自分にとってのアートの最前線は「桃源郷づくり」で、これは景観をつくって、訪れたひとに「ここはいいところだね」と感じてもらうランドスケープアートであり、大地から溢れる草たちを美容師のように刈り込んでいくおよそ芸術っぽくない作業でもある。

限界集落に12世帯。まわりのほとんどは耕作放棄地。所有者はいるけど使っていない。草が生え放題。なので、所有者に許可をもらって草刈りをはじめた。初年度は、もはや雑草というレベルを超えて木になっていたり、それは大変な作業だった。2年目は、まだ草の背丈が小さい6月から草刈りをはじめたおかげで、草たちと仲良く過ごせているような気がする。

この集落に自分の土地はなくて、誰かの土地の草刈りをしている。一応、地域の有志で協議会を立ち上げて、協議会名義で使ってない土地を借りて、代わりに草刈りをしている。ところが、いろんな人がいるから、それを快く思わない人もいる。そういう人は直接何かを言ってくることはなくて、ふんわりと風のように噂となって伝わってくる。

データセットの記録:
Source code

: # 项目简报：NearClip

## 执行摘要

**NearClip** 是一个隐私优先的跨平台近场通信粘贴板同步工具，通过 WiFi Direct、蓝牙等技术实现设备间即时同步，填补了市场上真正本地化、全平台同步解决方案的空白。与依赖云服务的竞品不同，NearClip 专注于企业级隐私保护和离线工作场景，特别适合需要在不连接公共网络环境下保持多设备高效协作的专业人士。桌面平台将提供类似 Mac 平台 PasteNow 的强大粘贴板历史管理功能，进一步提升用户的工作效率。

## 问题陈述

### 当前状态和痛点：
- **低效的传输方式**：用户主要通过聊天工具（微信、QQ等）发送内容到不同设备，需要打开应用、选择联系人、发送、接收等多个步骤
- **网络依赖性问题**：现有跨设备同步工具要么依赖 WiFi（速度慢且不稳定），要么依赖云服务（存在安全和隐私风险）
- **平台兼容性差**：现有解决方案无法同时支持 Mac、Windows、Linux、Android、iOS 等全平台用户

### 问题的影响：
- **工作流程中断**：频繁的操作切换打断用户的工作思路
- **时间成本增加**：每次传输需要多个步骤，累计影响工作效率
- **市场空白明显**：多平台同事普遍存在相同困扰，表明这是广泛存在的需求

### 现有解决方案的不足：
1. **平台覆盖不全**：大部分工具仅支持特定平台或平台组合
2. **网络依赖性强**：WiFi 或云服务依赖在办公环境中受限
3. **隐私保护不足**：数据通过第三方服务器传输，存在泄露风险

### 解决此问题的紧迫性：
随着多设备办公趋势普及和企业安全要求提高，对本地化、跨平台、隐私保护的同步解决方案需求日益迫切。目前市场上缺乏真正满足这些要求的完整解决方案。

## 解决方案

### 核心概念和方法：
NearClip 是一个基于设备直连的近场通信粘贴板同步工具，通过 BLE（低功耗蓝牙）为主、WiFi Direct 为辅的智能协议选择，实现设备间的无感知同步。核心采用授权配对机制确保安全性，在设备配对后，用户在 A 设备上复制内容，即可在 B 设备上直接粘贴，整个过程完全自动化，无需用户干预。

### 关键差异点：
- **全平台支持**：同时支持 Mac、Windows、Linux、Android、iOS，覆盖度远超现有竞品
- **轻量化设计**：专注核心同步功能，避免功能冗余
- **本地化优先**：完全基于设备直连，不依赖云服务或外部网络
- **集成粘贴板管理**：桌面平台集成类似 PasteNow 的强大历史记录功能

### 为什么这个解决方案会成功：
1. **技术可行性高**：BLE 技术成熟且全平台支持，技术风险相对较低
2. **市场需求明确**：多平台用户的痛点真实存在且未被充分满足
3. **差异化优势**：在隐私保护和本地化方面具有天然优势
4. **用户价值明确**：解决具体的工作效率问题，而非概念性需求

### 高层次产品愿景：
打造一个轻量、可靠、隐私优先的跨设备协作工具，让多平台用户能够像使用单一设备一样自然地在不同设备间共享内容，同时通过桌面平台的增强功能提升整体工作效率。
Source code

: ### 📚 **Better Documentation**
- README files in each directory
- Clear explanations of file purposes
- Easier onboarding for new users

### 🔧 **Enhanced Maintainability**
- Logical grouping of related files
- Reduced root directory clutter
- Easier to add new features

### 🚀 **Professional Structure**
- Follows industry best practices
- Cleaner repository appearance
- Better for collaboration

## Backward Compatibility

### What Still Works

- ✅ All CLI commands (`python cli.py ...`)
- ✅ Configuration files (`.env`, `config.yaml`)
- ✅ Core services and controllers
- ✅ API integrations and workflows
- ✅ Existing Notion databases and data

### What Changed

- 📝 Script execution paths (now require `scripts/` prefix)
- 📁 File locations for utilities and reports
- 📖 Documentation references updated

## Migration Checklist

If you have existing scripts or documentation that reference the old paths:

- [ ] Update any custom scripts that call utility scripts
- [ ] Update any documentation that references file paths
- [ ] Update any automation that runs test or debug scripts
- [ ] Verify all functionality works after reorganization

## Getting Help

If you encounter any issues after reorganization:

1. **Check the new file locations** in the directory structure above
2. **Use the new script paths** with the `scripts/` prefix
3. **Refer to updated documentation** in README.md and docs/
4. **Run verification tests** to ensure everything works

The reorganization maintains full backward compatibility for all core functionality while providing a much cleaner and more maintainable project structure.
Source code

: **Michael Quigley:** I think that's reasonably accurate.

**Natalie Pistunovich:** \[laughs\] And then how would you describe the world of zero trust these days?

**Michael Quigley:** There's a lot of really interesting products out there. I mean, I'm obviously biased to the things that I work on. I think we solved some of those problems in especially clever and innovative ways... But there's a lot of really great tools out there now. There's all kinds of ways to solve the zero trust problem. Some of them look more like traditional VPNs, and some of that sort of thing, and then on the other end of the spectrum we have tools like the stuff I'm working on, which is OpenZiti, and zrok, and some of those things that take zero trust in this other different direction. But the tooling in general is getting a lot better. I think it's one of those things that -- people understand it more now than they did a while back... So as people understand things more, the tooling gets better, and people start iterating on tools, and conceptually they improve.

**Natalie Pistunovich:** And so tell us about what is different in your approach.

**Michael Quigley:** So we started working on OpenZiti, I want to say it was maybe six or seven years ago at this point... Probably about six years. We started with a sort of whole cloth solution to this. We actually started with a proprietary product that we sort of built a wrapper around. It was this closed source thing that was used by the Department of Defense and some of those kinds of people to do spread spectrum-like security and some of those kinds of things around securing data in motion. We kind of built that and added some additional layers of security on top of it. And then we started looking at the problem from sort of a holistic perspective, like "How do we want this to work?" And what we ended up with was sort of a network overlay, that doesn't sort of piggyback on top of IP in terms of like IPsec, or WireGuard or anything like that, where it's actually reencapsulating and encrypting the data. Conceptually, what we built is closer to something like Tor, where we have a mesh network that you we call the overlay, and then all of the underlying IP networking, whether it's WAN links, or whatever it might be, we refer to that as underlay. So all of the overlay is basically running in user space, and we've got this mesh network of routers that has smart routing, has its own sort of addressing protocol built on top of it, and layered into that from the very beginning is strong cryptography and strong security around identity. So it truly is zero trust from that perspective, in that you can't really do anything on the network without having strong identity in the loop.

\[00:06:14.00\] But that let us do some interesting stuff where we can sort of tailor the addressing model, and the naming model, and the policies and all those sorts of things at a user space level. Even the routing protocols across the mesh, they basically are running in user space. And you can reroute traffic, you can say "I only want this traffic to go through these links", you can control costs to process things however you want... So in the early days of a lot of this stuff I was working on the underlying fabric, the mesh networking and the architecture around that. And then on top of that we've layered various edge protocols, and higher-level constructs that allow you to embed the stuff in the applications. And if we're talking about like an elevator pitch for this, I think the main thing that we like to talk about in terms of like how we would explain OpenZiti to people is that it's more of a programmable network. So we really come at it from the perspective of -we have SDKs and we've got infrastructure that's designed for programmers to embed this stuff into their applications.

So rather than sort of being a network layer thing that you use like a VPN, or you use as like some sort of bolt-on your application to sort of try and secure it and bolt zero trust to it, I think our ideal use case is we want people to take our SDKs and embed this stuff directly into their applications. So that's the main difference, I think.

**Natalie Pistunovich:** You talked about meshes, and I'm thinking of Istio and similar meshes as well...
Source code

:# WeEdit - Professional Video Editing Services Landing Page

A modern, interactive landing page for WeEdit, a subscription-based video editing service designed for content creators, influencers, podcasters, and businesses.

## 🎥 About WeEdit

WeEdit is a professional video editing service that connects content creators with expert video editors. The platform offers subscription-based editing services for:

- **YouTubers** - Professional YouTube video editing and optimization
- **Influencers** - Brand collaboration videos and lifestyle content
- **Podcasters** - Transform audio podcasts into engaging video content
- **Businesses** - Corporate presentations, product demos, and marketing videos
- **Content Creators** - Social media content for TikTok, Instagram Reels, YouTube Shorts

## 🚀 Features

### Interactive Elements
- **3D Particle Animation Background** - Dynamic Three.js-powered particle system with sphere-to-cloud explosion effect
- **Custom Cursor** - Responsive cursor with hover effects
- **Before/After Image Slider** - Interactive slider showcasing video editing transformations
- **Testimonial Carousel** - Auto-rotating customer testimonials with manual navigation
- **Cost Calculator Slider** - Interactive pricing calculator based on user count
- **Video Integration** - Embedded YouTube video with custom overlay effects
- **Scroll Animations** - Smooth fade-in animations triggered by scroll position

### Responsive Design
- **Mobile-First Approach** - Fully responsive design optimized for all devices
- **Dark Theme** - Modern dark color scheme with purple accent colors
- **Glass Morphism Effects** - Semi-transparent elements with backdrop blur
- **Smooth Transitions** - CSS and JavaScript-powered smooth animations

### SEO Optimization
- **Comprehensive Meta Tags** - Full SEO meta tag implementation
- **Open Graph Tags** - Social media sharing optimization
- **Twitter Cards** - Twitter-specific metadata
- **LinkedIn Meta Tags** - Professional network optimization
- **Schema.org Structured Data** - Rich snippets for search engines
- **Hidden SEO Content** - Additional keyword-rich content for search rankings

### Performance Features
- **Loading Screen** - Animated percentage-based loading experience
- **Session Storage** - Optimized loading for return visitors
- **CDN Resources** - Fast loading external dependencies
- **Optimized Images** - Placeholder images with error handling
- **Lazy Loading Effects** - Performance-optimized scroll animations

- **やること**:
A. 草刈りについての文章の「この集落に自分の土地はなくて」から「うに噂となって伝わってくる。」まで(両端を含む)を、「噂」を「うわさ話」に変えて書いてください。
B. 草刈りについての文章を、最後の文のあとから続けて書いてください。
記録は使わなくてもかまいません。

- **答え**:
A.
この集落に自分の土地はなくて、誰かの土地の草刈りをしている。一応、地域の有志で協議会を立ち上げて、協議会名義で使ってない土地を借りて、代わりに草刈りをしている。ところが、いろんな人がいるから、それを快く思わない人もいる。そういう人は直接何かを言ってくることはなくて、ふんわりと風のようにうわさ話となって伝わってくる。

B.
ある場所の草刈りをしていると、遠くからクルマを停めてこっちを見てる土地の所有者Sさんがいた。たまにそうやって見ているのが分かった。たまたまその人が、いつもお世話になっていると人と立ち話をしていて、無視するのも何なので、話しかけてみた。

Sさん「いや草刈りご苦労さんだね。なんであんたがやってんの? あんた芸術家だろ? そんな人が草刈りなんて俺は納得いかないんだよね。あんたはもっと絵を描くとか、そいうことをしなきゃいけなんだろ? 誰がやらせてんのさ?」


「誰がやらせてるっていうか、ぼくが自分で好きでやってるんですよ。草が伸び放題より刈ってあるほうが、見た目がいいじゃないですか」

Sさん「そりゃそうだけどさ。あんた、そんな無償で働くわけか」

「タダってわけでもなくて、ぼくは集落支援員といって、この地域のためにここにいて役に立つことをして、それが給料になっているんですよ」

Sさん「なんだ。じゃあ、お前は役所の人間か。つまり当局の使いってわけだな。俺は気に入らんのだよ。俺は腰が痛くて草刈りが思うようにできなくてよ、そこに付け込んで土地を貸せというわけだ。毎年契約更新で嫌だったら返してくれるって話でよ、気に入らないね。第一偉そうなんだよ」
(何が気に入らないのかまったく理解できない)

「そうなんですね。嫌だったら草刈りしないので言ってください」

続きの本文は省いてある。